(Available records)

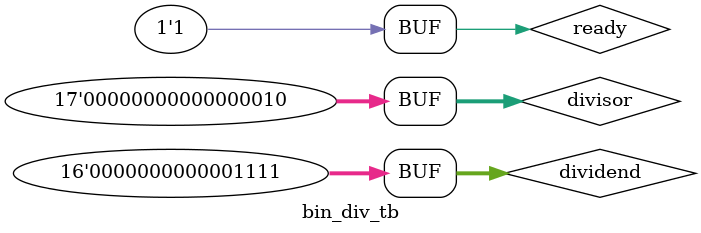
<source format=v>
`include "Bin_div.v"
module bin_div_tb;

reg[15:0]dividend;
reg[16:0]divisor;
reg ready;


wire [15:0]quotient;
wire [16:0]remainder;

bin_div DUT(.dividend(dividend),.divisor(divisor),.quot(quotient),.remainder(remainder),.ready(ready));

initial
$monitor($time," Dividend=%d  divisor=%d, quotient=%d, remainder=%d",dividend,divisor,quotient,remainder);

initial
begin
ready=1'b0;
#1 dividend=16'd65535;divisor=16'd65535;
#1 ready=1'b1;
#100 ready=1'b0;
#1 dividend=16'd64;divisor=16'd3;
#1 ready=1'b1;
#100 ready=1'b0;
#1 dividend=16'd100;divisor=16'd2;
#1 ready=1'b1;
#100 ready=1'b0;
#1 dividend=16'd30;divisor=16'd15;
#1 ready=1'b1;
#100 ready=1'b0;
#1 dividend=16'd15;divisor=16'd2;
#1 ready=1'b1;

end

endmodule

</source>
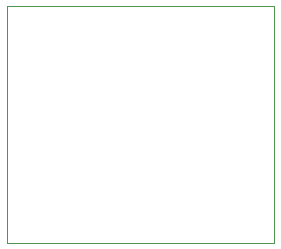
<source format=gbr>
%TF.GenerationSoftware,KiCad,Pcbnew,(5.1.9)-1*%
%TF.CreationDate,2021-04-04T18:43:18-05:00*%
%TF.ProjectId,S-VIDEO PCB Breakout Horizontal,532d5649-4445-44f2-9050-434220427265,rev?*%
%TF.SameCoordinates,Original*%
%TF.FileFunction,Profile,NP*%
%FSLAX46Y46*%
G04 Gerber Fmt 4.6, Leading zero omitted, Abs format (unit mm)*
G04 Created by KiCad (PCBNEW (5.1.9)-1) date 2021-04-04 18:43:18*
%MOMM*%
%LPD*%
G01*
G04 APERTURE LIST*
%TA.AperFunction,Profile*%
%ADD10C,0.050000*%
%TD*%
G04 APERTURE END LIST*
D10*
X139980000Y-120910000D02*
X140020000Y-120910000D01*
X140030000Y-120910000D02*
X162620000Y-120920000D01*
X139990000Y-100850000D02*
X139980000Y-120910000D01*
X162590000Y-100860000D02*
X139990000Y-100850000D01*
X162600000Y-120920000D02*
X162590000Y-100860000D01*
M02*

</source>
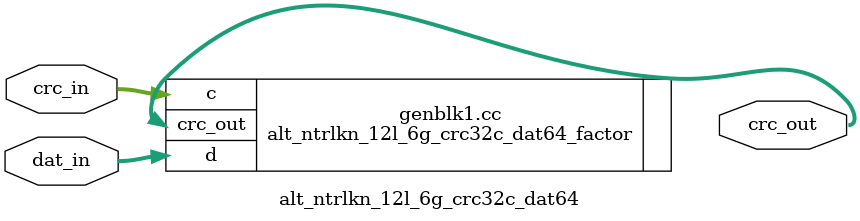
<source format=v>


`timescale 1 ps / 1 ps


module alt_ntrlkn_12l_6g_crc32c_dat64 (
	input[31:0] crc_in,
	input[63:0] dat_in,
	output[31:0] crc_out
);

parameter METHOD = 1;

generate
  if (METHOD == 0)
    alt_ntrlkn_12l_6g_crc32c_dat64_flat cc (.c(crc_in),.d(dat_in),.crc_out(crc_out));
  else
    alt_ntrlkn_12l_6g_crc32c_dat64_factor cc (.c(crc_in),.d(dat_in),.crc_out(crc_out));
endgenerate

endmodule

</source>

(End Available records)

Directions for this task: In the answer, all of the material should appear exactly as given, with no picture carried over.

Solution:
<source format=v>
`include "Bin_div.v"
module bin_div_tb;

reg[15:0]dividend;
reg[16:0]divisor;
reg ready;


wire [15:0]quotient;
wire [16:0]remainder;

bin_div DUT(.dividend(dividend),.divisor(divisor),.quot(quotient),.remainder(remainder),.ready(ready));

initial
$monitor($time," Dividend=%d  divisor=%d, quotient=%d, remainder=%d",dividend,divisor,quotient,remainder);

initial
begin
ready=1'b0;
#1 dividend=16'd65535;divisor=16'd65535;
#1 ready=1'b1;
#100 ready=1'b0;
#1 dividend=16'd64;divisor=16'd3;
#1 ready=1'b1;
#100 ready=1'b0;
#1 dividend=16'd100;divisor=16'd2;
#1 ready=1'b1;
#100 ready=1'b0;
#1 dividend=16'd30;divisor=16'd15;
#1 ready=1'b1;
#100 ready=1'b0;
#1 dividend=16'd15;divisor=16'd2;
#1 ready=1'b1;

end

endmodule

</source>
<source format=gbr>
%TF.GenerationSoftware,KiCad,Pcbnew,(5.1.9)-1*%
%TF.CreationDate,2021-04-04T18:43:18-05:00*%
%TF.ProjectId,S-VIDEO PCB Breakout Horizontal,532d5649-4445-44f2-9050-434220427265,rev?*%
%TF.SameCoordinates,Original*%
%TF.FileFunction,Profile,NP*%
%FSLAX46Y46*%
G04 Gerber Fmt 4.6, Leading zero omitted, Abs format (unit mm)*
G04 Created by KiCad (PCBNEW (5.1.9)-1) date 2021-04-04 18:43:18*
%MOMM*%
%LPD*%
G01*
G04 APERTURE LIST*
%TA.AperFunction,Profile*%
%ADD10C,0.050000*%
%TD*%
G04 APERTURE END LIST*
D10*
X139980000Y-120910000D02*
X140020000Y-120910000D01*
X140030000Y-120910000D02*
X162620000Y-120920000D01*
X139990000Y-100850000D02*
X139980000Y-120910000D01*
X162590000Y-100860000D02*
X139990000Y-100850000D01*
X162600000Y-120920000D02*
X162590000Y-100860000D01*
M02*

</source>
<source format=v>


`timescale 1 ps / 1 ps


module alt_ntrlkn_12l_6g_crc32c_dat64 (
	input[31:0] crc_in,
	input[63:0] dat_in,
	output[31:0] crc_out
);

parameter METHOD = 1;

generate
  if (METHOD == 0)
    alt_ntrlkn_12l_6g_crc32c_dat64_flat cc (.c(crc_in),.d(dat_in),.crc_out(crc_out));
  else
    alt_ntrlkn_12l_6g_crc32c_dat64_factor cc (.c(crc_in),.d(dat_in),.crc_out(crc_out));
endgenerate

endmodule

</source>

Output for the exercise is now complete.